Yoga traditions: Is it now just marketable and sexy?


Sarbani Sen wonders what on Earth has happened to yoga traditions.

Coming across the #yogaindustry campaign recently, I was surprised to encounter kindergarten stories of who did what and how they did it. Apparently this campaign aims at “bringing back yoga to the yogi, the real ones”. Arguably, for these practitioners of the famous Indian physical health technique, more and more people advertize themselves as yogis and show extreme physical flexibility allowing them to do almost all the postures (that even Patanjali would blush) and selling yoga as a marketable and sexy activity.

I’m not sure I actually felt the beauty of yoga in their campaign, that space of bliss and allowance of what is, that connection to the divine, to the universal, that space of vulnerability where we all strive and do our best, but are in total awareness of our limitations and challenges. In this piece, I’d like to stand up for more allowance in yoga (and Dance too). I feel there is a need to open hands and let go of the supremacy.

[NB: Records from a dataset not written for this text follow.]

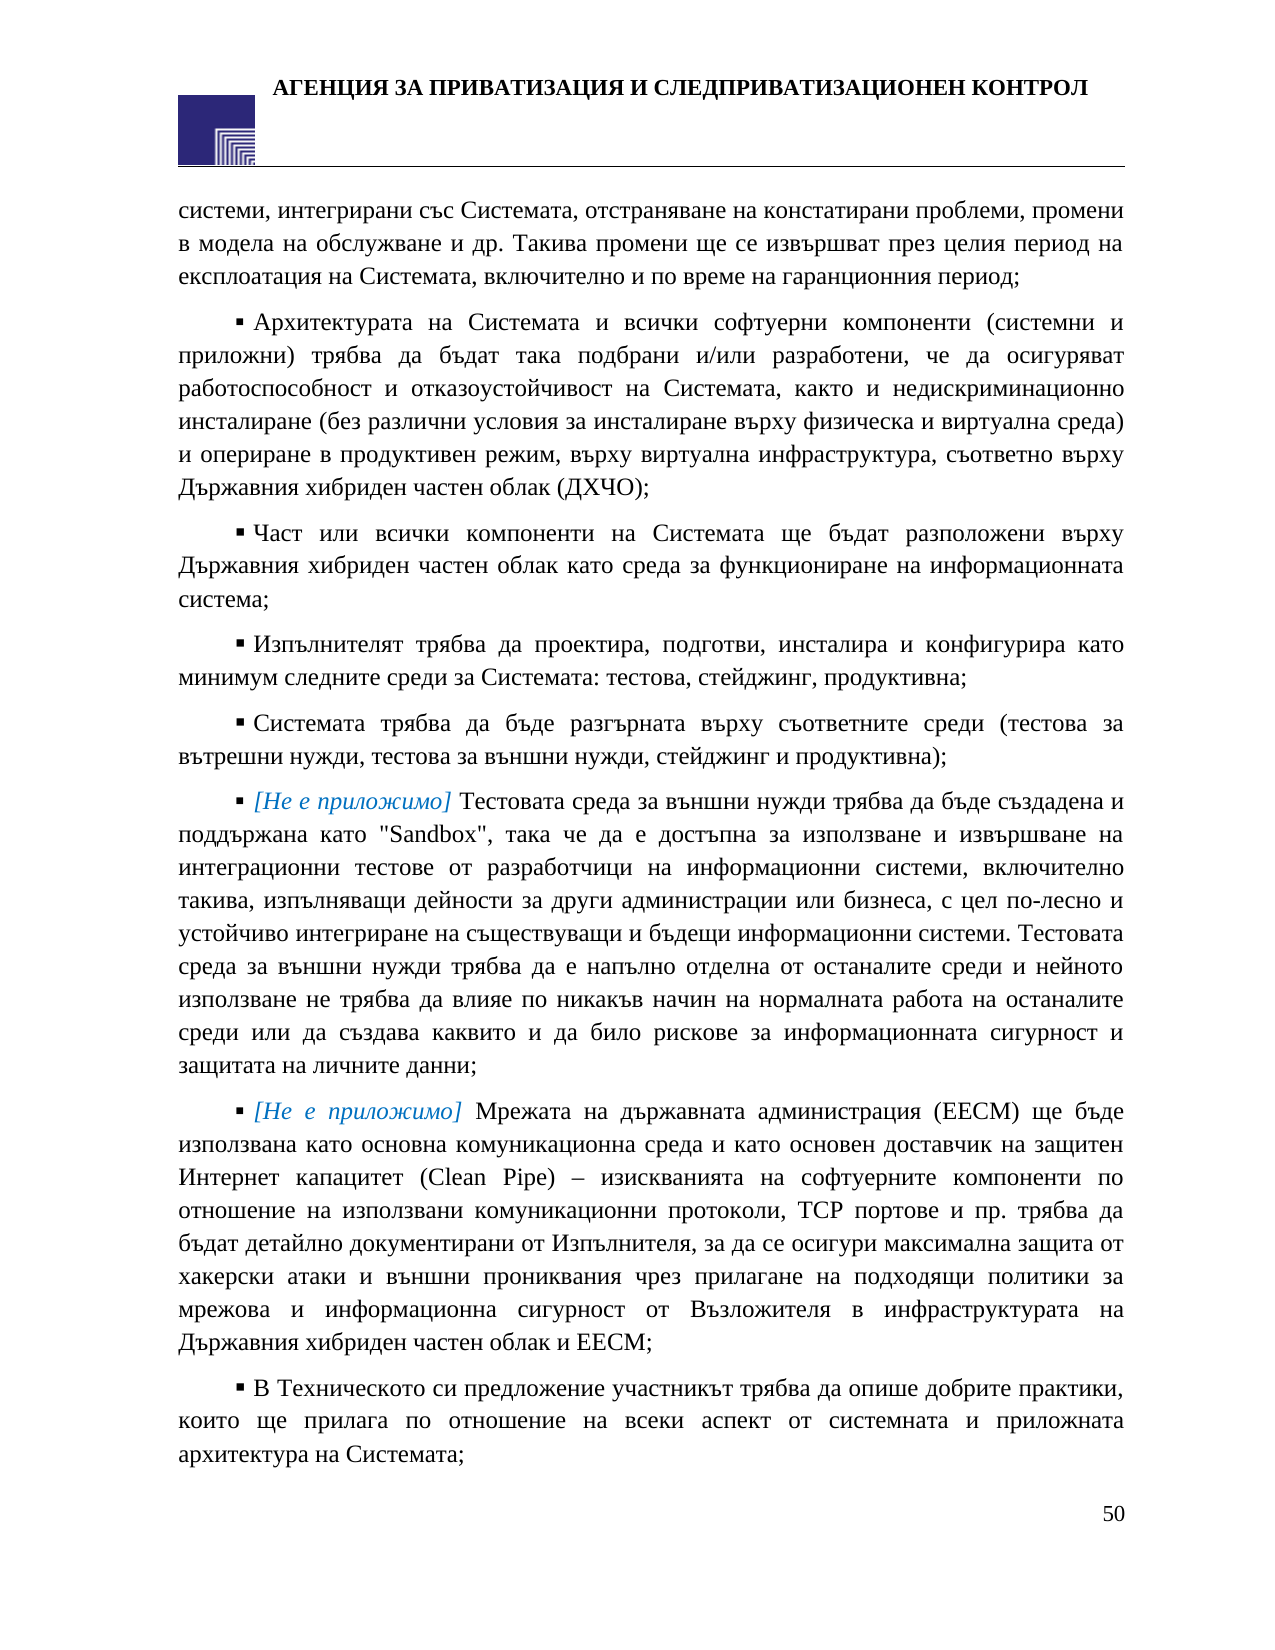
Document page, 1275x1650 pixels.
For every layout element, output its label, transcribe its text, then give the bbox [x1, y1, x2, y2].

list Част или всички компоненти на Системата ще бъдат разположени върху Държавния хибриден частен облак като среда за функциониране на информационната система; [178, 518, 1125, 612]
list Системата трябва да бъде разгърната върху съответните среди (тестова за вътрешни нужди, тестова за външни нужди, стейджинг и продуктивна); [178, 708, 1125, 769]
list [Не е приложимо] Мрежата на държавната администрация (ЕЕСМ) ще бъде използвана като основна комуникационна среда и като основен доставчик на защитен Интернет капацитет (Clean Pipe) – изискванията на софтуерните компоненти по отношение на използвани комуникационни протоколи, TCP портове и пр. трябва да бъдат детайлно документирани от Изпълнителя, за да се осигури максимална защита от хакерски атаки и външни прониквания чрез прилагане на подходящи политики за мрежова и информационна сигурност от Възложителя в инфраструктурата на Държавния хибриден частен облак и ЕЕСМ; [178, 1096, 1125, 1356]
list Изпълнителят трябва да проектира, подготви, инсталира и конфигурира като минимум следните среди за Системата: тестова, стейджинг, продуктивна; [178, 629, 1125, 691]
list В Техническото си предложение участникът трябва да опише добрите практики, които ще прилага по отношение на всеки аспект от системната и приложната архитектура на Системата; [178, 1373, 1125, 1467]
list системи, интегрирани със Системата, отстраняване на констатирани проблеми, промени в модела на обслужване и др. Такива промени ще се извършват през целия период на експлоатация на системата, включително и по време на гаранционния период; [178, 195, 1125, 290]
list [Не е приложимо] Тестовата среда за външни нужди трябва да бъде създадена и поддържана като "Sandbox", така че да е достъпна за използване и извършване на интеграционни тестове от разработчици на информационни системи, включително такива, изпълняващи дейности за други администрации или бизнеса, с цел по-лесно и устойчиво интегриране на съществуващи и бъдещи информационни системи. Тестовата среда за външни нужди трябва да е напълно отделна от останалите среди и нейното използване не трябва да влияе по никакъв начин на нормалната работа на останалите среди или да създава каквито и да било рискове за информационната сигурност и защитата на личните данни; [178, 786, 1125, 1079]
list Архитектурата на Системата и всички софтуерни компоненти (системни и приложни) трябва да бъдат така подбрани и/или разработени, че да осигуряват работоспособност и отказоустойчивост на системата, както и недискриминационно инсталиране (без различни условия за инсталиране върху физическа и виртуална среда) и опериране в продуктивен режим, върху виртуална инфраструктура, съответно върху Държавния хибриден частен облак (ДХЧО); [178, 307, 1125, 501]
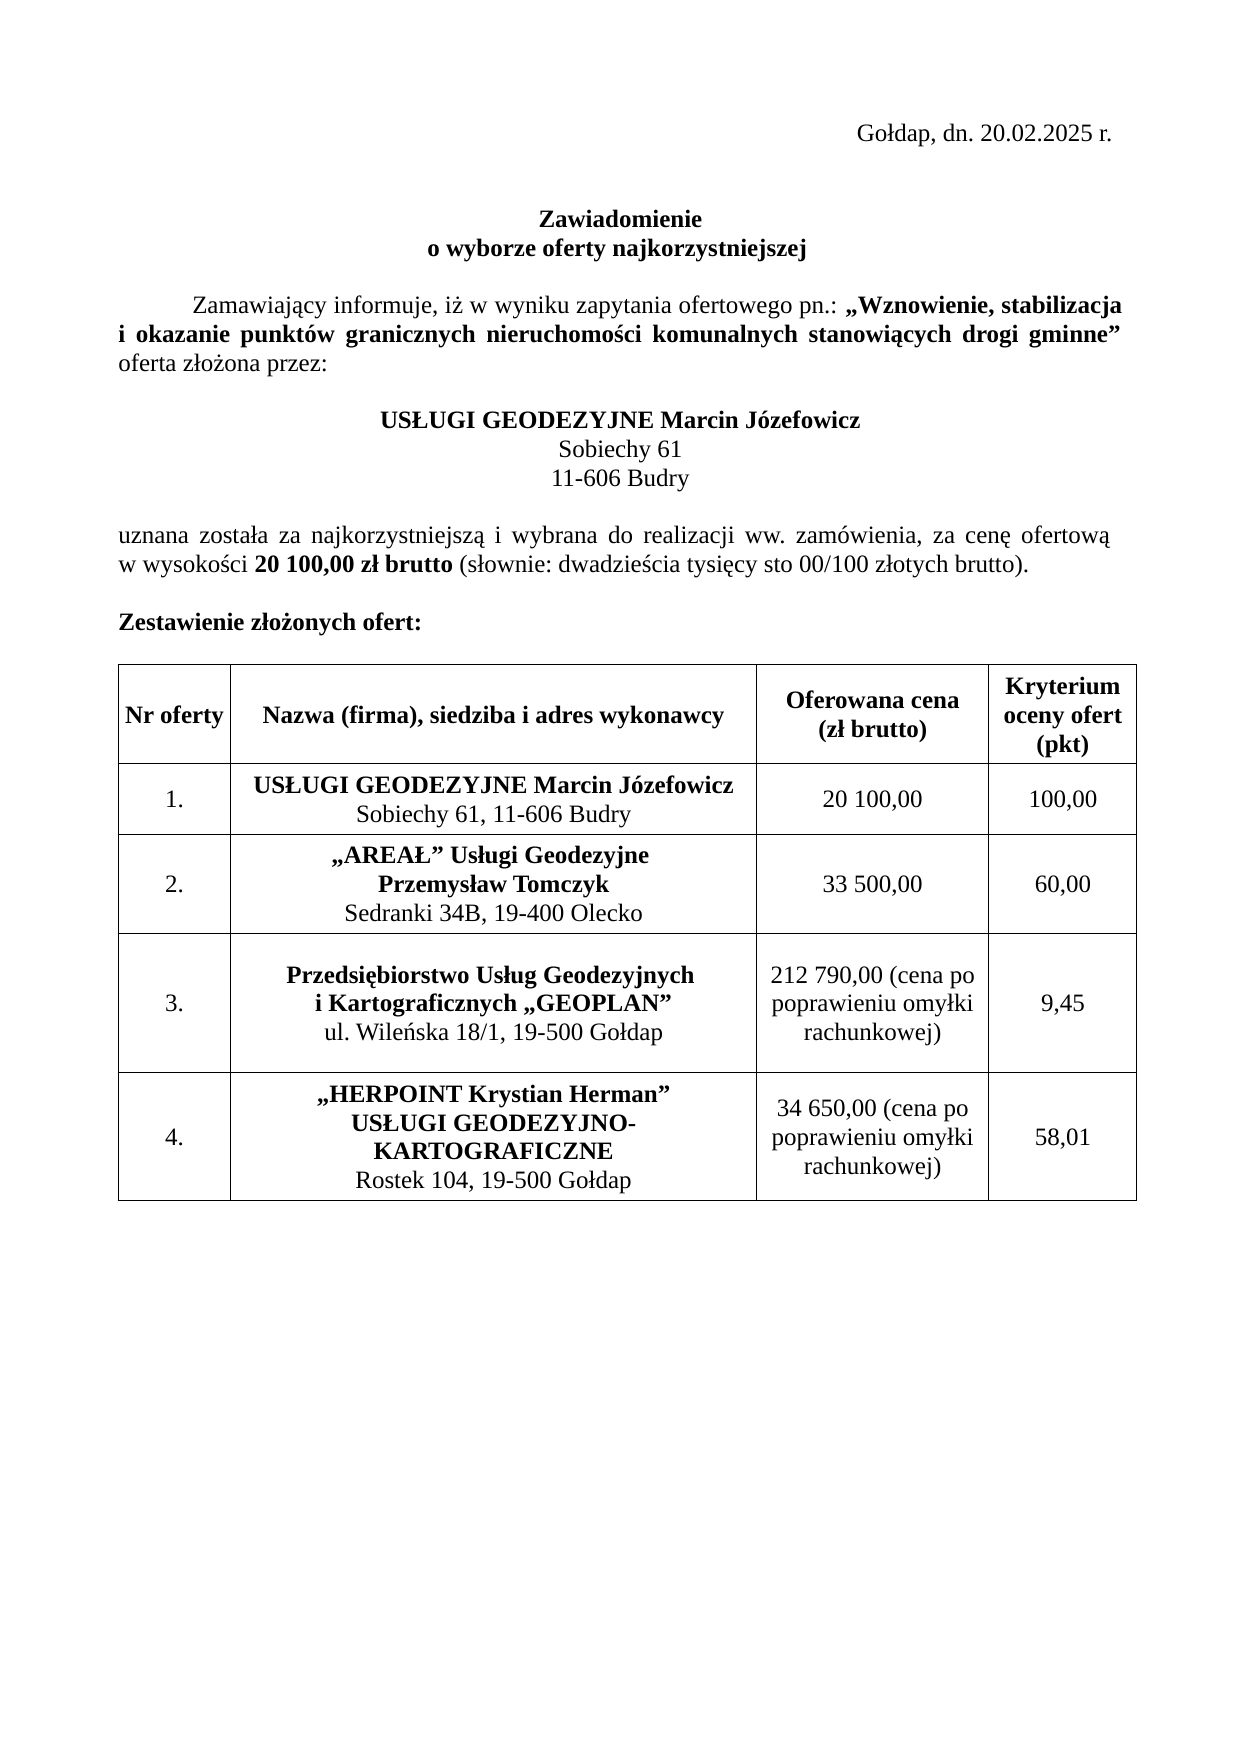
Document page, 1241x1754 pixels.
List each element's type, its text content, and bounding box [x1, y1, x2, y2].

I agree that using the word yoga in crucial activities such as beer drinking has been pushing it a bit too far. I mean at least we could keep the healthy side of yoga. In terms of new yoga developments, I personally love the Art of Accro yoga, the mother and daughter yoga, Yin Yoga, Vinyasa yoga etc. All have their own tone of voice and their beauty, although total extrapolation of the ancient Vedic scriptures. Even Indians started doing so: Bikram yoga to start with – which is yoga in a 45°C heated room.

Although I agree that it is important to explain the deeper intentions of yogic practice, I think the initiators of this campaign badly need to face reality, and welcome a series of new experts, beginners, lovers, followers that weren’t there before. Before this practice was limited to the initiated only. You could call yourself a yogi or a dancer after 10-20 years of yoga or ballet. Today you are dancer if your mind is set on that frequency and I believe it’s the beauty of our lifetime: anyone can become anything at any moment. It’s just a question of following the flow, the inspiration, the desire to choose exactly what you want to live at each moment of your life.

I believe there is space for self expression and for creation for everybody. Enough of the diktat of work, effort and sweat: ‘to be’ is a huge challenge already. To have the courage to show who you are, above all critics, above all trends and esthetics, that’s the true power of self expression today. Violence to the body is completely obsolete. Let people follow the flow and just be what and who they are. There is no such thing as right and wrong, as good and bad, especially not in yoga. At the end of the day, it is you that is responsible for your body, and only you know how far you can take it, and the real challenge is to be a ‘body whisperer’.